A scribe is a person who writes books or documents by hand in hieratics, cuneiform or other scripts and may help keep track of records for priests and government.
The profession, previously found in all literate cultures in some form, lost most of its importance and status with the advent of printing. The work could involve copying books, including sacred texts, or secretarial and administrative duties, such as taking of dictation and the keeping of business, judicial and, historical records for kings, nobles, temples, and cities. Later the profession developed into public servants, journalists, accountants, typists, and lawyers. In societies with low literacy rates, street-corner letter-writers (and readers) may still be found providing a service.
The most important was a person educated in the arts of writing (using both hieroglyphics and hieratic scripts, and from the second half of the first millennium BCE the demotic script, used as shorthand and for commerce) and arithmetics. Sons of scribes were brought up in the same scribal tradition, sent to school and, upon entering the civil service, inherited their fathers' positions.
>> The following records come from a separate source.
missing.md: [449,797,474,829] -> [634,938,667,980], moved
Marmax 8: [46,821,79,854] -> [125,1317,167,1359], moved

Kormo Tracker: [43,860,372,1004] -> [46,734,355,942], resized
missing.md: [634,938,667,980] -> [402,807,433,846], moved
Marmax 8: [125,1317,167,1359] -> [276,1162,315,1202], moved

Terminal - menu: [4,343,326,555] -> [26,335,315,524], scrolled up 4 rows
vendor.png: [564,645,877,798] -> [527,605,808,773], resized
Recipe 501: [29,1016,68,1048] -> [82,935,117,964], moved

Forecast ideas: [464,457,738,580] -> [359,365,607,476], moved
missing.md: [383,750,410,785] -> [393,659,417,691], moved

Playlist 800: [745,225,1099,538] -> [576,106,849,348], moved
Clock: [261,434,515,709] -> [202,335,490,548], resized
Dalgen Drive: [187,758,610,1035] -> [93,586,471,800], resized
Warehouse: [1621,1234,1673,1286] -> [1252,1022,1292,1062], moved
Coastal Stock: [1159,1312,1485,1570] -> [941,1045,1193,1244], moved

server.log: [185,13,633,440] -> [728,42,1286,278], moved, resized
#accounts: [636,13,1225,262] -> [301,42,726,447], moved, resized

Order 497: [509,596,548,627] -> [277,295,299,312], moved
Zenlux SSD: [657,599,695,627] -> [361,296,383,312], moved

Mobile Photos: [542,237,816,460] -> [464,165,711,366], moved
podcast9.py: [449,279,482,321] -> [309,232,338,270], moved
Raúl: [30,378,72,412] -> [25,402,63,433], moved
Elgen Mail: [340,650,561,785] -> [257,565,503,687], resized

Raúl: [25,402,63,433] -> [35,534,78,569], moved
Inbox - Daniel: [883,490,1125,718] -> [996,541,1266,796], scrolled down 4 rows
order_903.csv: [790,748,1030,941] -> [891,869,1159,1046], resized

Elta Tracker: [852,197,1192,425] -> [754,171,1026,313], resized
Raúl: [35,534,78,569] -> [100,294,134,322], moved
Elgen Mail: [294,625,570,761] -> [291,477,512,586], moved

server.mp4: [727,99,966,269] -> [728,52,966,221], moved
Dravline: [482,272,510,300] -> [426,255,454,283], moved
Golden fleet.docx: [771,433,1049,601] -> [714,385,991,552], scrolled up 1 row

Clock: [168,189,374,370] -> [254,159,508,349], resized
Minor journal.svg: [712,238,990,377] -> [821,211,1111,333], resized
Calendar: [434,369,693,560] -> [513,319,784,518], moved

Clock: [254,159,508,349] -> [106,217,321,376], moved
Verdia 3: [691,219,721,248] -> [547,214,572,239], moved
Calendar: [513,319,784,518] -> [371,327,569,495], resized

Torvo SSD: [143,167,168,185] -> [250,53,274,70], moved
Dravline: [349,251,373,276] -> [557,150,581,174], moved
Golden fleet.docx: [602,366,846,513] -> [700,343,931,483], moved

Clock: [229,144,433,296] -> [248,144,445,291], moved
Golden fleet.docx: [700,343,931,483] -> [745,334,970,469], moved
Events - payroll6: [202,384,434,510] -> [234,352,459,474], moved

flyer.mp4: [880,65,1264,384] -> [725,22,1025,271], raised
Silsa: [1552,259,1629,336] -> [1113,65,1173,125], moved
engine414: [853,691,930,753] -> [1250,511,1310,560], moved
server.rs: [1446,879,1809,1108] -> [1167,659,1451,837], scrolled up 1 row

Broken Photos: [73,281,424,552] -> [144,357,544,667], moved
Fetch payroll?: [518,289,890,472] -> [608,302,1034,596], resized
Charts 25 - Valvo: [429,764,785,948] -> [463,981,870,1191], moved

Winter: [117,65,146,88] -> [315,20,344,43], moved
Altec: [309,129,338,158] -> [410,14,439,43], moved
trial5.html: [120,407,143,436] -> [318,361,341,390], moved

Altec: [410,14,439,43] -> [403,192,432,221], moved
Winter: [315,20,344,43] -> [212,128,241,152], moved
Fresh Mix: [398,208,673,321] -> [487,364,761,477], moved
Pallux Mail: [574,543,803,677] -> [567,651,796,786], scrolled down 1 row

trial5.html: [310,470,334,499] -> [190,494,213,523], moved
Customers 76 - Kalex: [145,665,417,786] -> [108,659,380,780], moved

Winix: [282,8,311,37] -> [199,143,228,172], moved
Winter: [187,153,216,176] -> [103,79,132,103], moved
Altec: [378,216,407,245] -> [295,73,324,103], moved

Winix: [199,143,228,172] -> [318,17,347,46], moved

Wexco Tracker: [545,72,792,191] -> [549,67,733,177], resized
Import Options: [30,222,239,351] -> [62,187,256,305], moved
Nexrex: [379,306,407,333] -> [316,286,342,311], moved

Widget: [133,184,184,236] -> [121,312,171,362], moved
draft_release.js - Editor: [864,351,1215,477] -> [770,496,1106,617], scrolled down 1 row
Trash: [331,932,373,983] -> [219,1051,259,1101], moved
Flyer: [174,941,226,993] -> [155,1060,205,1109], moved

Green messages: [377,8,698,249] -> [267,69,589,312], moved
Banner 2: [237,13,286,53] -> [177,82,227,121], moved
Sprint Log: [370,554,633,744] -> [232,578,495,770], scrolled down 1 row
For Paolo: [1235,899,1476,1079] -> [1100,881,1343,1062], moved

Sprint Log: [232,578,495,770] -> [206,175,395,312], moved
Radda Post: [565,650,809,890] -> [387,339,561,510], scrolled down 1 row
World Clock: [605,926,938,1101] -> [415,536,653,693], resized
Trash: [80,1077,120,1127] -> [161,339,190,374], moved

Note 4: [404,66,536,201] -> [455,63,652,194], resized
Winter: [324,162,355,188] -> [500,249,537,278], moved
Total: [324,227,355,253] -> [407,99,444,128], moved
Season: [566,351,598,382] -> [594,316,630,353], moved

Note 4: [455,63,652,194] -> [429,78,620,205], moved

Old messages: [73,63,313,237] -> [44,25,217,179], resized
Much of what is known about ancient Egypt is due to the activities of its scribes and the officials. Monumental buildings were erected under their supervision, administrative and economic activities were documented by them, and tales from the mouths of Egypt's lower classes or from foreign lands survive thanks to scribes putting them in writing.
Scribes were also considered part of the royal court, were not conscripted and did not have to pay taxes. The scribal profession had companion professions, the painters and artisans who decorated reliefs and other relics with scenes, personages, or hieroglyphic text. A scribe was exempt from the heavy manual labor required of the lower classes, or corvee labor.